STATED PROBLEM: Type out each of the lines below character for character, keeping them in the same order.

───

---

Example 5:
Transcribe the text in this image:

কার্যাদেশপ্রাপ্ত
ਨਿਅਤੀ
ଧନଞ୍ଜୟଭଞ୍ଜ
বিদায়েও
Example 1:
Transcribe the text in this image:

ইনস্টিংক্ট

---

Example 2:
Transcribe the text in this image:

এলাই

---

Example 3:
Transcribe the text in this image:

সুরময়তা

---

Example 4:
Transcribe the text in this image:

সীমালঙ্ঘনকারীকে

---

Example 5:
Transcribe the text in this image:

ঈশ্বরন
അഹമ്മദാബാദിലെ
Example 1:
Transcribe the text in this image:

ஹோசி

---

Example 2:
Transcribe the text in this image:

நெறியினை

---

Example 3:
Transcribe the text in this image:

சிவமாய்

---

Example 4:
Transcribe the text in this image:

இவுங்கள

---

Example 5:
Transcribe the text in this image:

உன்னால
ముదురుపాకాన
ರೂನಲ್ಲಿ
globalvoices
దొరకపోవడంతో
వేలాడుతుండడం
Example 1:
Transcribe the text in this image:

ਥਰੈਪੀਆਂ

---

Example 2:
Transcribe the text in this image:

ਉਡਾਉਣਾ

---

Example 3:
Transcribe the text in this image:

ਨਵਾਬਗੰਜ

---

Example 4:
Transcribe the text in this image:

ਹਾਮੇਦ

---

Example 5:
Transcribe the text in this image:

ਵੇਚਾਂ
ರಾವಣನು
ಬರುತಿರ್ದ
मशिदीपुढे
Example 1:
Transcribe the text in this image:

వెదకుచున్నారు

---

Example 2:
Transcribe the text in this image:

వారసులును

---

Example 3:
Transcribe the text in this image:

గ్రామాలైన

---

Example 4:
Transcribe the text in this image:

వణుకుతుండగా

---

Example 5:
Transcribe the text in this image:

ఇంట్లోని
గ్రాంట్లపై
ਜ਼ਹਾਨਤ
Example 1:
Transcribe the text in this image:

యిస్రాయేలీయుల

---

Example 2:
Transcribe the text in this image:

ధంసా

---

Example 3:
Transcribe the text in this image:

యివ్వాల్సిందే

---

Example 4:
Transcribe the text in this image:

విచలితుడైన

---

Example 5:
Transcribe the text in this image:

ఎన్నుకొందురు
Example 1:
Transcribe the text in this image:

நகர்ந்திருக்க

───

THE ANSWER:
---

Example 5:
Transcribe the text in this image:

কার্যাদেশপ্রাপ্ত
ਨਿਅਤੀ
ଧନଞ୍ଜୟଭଞ୍ଜ
বিদায়েও
Example 1:
Transcribe the text in this image:

ইনস্টিংক্ট

---

Example 2:
Transcribe the text in this image:

এলাই

---

Example 3:
Transcribe the text in this image:

সুরময়তা

---

Example 4:
Transcribe the text in this image:

সীমালঙ্ঘনকারীকে

---

Example 5:
Transcribe the text in this image:

ঈশ্বরন
അഹമ്മദാബാദിലെ
Example 1:
Transcribe the text in this image:

ஹோசி

---

Example 2:
Transcribe the text in this image:

நெறியினை

---

Example 3:
Transcribe the text in this image:

சிவமாய்

---

Example 4:
Transcribe the text in this image:

இவுங்கள

---

Example 5:
Transcribe the text in this image:

உன்னால
ముదురుపాకాన
ರೂನಲ್ಲಿ
globalvoices
దొరకపోవడంతో
వేలాడుతుండడం
Example 1:
Transcribe the text in this image:

ਥਰੈਪੀਆਂ

---

Example 2:
Transcribe the text in this image:

ਉਡਾਉਣਾ

---

Example 3:
Transcribe the text in this image:

ਨਵਾਬਗੰਜ

---

Example 4:
Transcribe the text in this image:

ਹਾਮੇਦ

---

Example 5:
Transcribe the text in this image:

ਵੇਚਾਂ
ರಾವಣನು
ಬರುತಿರ್ದ
मशिदीपुढे
Example 1:
Transcribe the text in this image:

వెదకుచున్నారు

---

Example 2:
Transcribe the text in this image:

వారసులును

---

Example 3:
Transcribe the text in this image:

గ్రామాలైన

---

Example 4:
Transcribe the text in this image:

వణుకుతుండగా

---

Example 5:
Transcribe the text in this image:

ఇంట్లోని
గ్రాంట్లపై
ਜ਼ਹਾਨਤ
Example 1:
Transcribe the text in this image:

యిస్రాయేలీయుల

---

Example 2:
Transcribe the text in this image:

ధంసా

---

Example 3:
Transcribe the text in this image:

యివ్వాల్సిందే

---

Example 4:
Transcribe the text in this image:

విచలితుడైన

---

Example 5:
Transcribe the text in this image:

ఎన్నుకొందురు
Example 1:
Transcribe the text in this image:

நகர்ந்திருக்க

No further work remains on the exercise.